Felix is her only comfort. When she voices her fears to him, he's the only one who will wrap his arms around her, holding her close and assuring her that this world is stranger than can be imagined. That the same chance that found a boulder coming down and destroying his world could find him vomiting water on a strange riverbank, white-hot pain from his broken ribs lancing through his half-conscious haze, as a woman's voice shouted that she'd just pulled out another...

His voice is soothing, and his temperament steady; she can lay her cheek against his chest and forget about everything else. Alchemy, grief, and fear... None of that matters as long as this tall, handsome stranger with her brother's name is holding her in his arms.

Some distant dread twists her gut at that thought, but she doesn't know why. He is tall and he is handsome; what's wrong with that? Why should she have a feeling of approaching doom, as intense as the dawn and inevitable as the dusk, from recognizing a fact?

Why does she feel like she's going mad?




He didn't expect it to be this hard.

Not so long ago, he was the most reluctant member of their traveling group. Saturos and Menardi - nothing short of the gates of Hell would daunt them, and he's not sure those would be enough. Alex... wants it as badly as they do, perhaps even more. And he can't tell why. The reason Alex has blithely given him, in a private discussion, is that Imil will be next after Prox as the world rots... but that doesn't explain the hunger in his eyes, the way he smiles when he thinks no one is looking.

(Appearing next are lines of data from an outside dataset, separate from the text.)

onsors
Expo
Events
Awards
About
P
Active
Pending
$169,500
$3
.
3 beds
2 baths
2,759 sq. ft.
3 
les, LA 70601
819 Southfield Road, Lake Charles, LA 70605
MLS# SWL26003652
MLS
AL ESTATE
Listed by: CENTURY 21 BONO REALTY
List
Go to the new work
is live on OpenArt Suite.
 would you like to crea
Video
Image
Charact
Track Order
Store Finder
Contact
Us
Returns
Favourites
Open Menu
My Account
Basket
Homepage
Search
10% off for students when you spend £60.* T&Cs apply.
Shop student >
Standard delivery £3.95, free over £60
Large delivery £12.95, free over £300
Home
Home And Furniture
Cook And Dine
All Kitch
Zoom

No, none of them have doubts. It used to be only him. He, at least, could bury his guilt in the thought that he hadn't been a member of the throng guarding Sol Sanctum for years, that he was doing it all under duress - that his parents' lives hung in the balance. He couldn't be blamed for what he was doing, even if it brought a death for the world in fire rather than ice. He was just...

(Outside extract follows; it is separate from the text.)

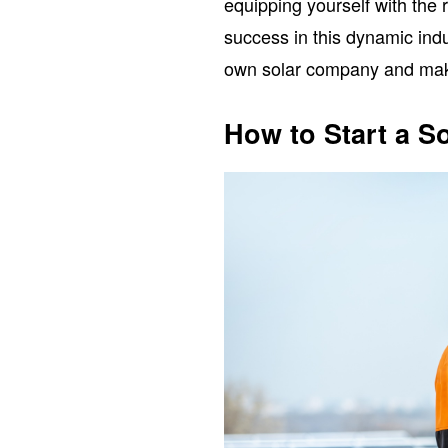
equipping yourself with the 
success in this dynamic indu
own solar company and maki
How to Start a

But seeing his sister like this, so miserable and vulnerable... It unearths that guilt and makes it fresh. A brother should protect his little sister, not aid in her kidnapping. And the strong man he sees reflected in her eyes should be helping a young woman in need, not petting her and soothing her like a beast shying away as it's led to the slaughter.

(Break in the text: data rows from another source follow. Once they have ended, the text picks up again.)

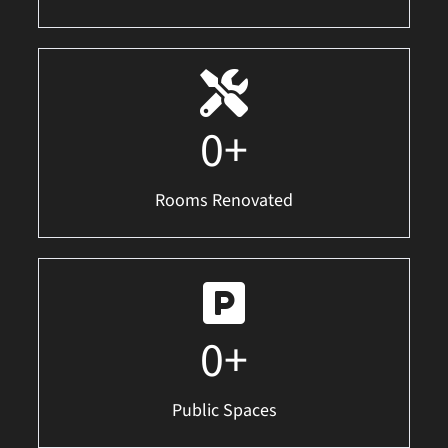
0
+
Rooms Renovated
0
+
Public Spaces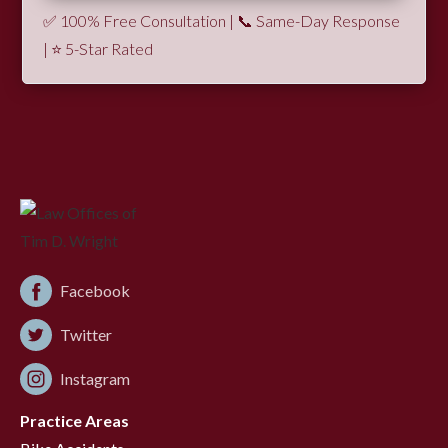
✅ 100% Free Consultation | 📞 Same-Day Response
| ⭐ 5-Star Rated
Facebook
Twitter
Instagram
Practice Areas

He's a failure as a brother and as a man. Concepts such as 'duress' and 'duty' fade before that truth, and any loyalties lying in a land far to the north pale in comparison to the girl who clings to him like a shipwrecked sailor to a rock. Out of habit as much as fidelity, he tries to block out that creeping knowledge, telling himself he must quash his personal misgivings in subservience to greater goals, but... not strongly. Perhaps not for long.

Menardi would say he'd already been a failure as a man, of course, and laugh in his face at the notion that he could have thought differently. But he knows who would be in her thoughts as the ideal of a man - sees it every time her guard's down and her gaze wanders, sees where it inevitably fixes and stays. He has no desire to become like Saturos.

That man would call him ungrateful, and slyly ask how there could be such ingratitude after all he's done for Felix, for his family... but Saturos never does anything without an expectation of later repayment. There's no kindness in that man, and little conscience - none, except for the look in his eyes when he and Menardi stand before the memorial in Prox to those who perished at Sol Sanctum, still and solemn as statues amid the falling snow. In their name and for their memory, those two would do anything, harm anyone, raze anywhere that stood in their path in the quest to carry out their comrades' last mission, and prove to an uncaring universe that their lives were not for nothing. They are madmen, and he is... what? If they are madmen, how much madder he who follows them?

If Jenna only knew how he was failing her... he clings to her as much as she to him. She's the unshakable evidence he used to be, should be, more than Saturos and Menardi's obedient servant - more than a warm body attuned to Venus Psyenergy, existing only as a key to a faraway lock, to be cast aside and left to wander where he will once his purpose is done.

More and more, he's beginning to wonder where that might be, and whether it will wait for the hour they've decreed.